災害廃棄物、当面処分せず
2011/05/06
ニュース
警戒・計画的避難区域 国が方針
福島第一原発事故を巡り、環境省の南川秀樹事務次官が2日、県災害対策本部で松本友作副知事と会い、がれきなどの災害廃棄物の取り扱いに関する国の方針を伝えた。
警戒区域と計画的避難区域では当面処分せず、両区域以外の浜通りと中通りでは仮置き場に集め、放射線量などを調べた上で処分方法を検討する。
会談後、記者会見した南川次官によると、環境省や原子力安全・保安院が早ければ来週にも廃棄物の放射性物質濃度や周辺の放射線量を測定し、その結果に基づいて処理方法を決める。会津地方は事故発生前と変わらず処理を進める。
南川次官は、松本副知事から、「岩手や宮城に比べて廃棄物の処理が遅れている。放射線への恐れで福島だけがいつまでも除去できないのでは生活に困る。問題のない地域は問題ないと早く言ってほしい」と要望されたことを明かした上で、「速やかに廃棄物の測定を行い、解除できるところは解除したい」と述べた。

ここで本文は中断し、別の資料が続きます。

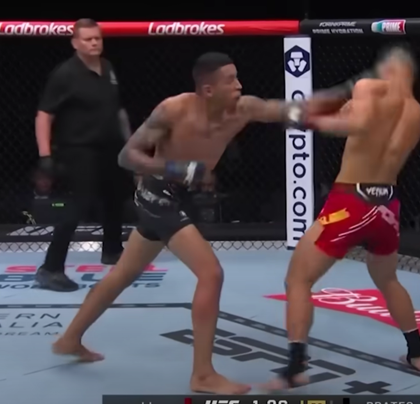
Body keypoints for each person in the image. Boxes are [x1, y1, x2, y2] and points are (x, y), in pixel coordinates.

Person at [52, 51, 339, 394]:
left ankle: (69, 339)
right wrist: (176, 168)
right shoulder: (173, 109)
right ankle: (202, 374)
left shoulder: (244, 108)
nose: (239, 85)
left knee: (123, 274)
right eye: (230, 80)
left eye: (237, 77)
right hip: (158, 194)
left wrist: (343, 95)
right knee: (211, 273)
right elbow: (127, 156)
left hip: (181, 197)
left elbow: (285, 109)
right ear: (208, 89)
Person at [269, 45, 420, 390]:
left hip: (351, 202)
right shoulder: (417, 112)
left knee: (297, 279)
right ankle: (418, 353)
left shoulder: (369, 89)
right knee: (388, 279)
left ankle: (296, 365)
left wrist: (307, 119)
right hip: (387, 205)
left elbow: (355, 125)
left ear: (387, 69)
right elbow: (371, 128)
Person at [34, 19, 131, 292]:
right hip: (79, 149)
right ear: (75, 43)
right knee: (78, 205)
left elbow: (117, 109)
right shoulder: (65, 73)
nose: (94, 43)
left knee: (115, 197)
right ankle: (50, 268)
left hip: (110, 147)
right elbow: (44, 115)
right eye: (88, 39)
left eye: (97, 38)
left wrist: (130, 142)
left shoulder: (108, 67)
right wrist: (45, 155)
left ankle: (112, 250)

また、郡山市や伊達市の学校の校庭から除去した放射性物質を含む表土や、郡山市の下水処理施設で見つかった放射性物質を含む汚泥などについては、「郡山などで大変困っていると聞いている。これから国土交通省や文部科学省と協議して、どう扱うかを検討する。もう少し時間がほしい」と語った。
放射性物質が付着した災害廃棄物を巡っては、県内の自治体や県産業廃棄物協会などが、環境省に対し、取り扱いの基準を定めるよう要望していた。
国の推計によると、東日本大震災によって生じた県内の災害廃棄物は約290万トン。県一般廃棄物課によると、これまで同原発から半径30キロ圏内のがれきなどについては、仮置き場に集めたまま処理は行っていないという。
国の方針について、県生活環境部の担当者は「放射能測定後の取り扱い方や今後の警戒区域内の廃棄物の処理方法などには触れておらず、これらも定めるよう国に対して要望していく」と話している。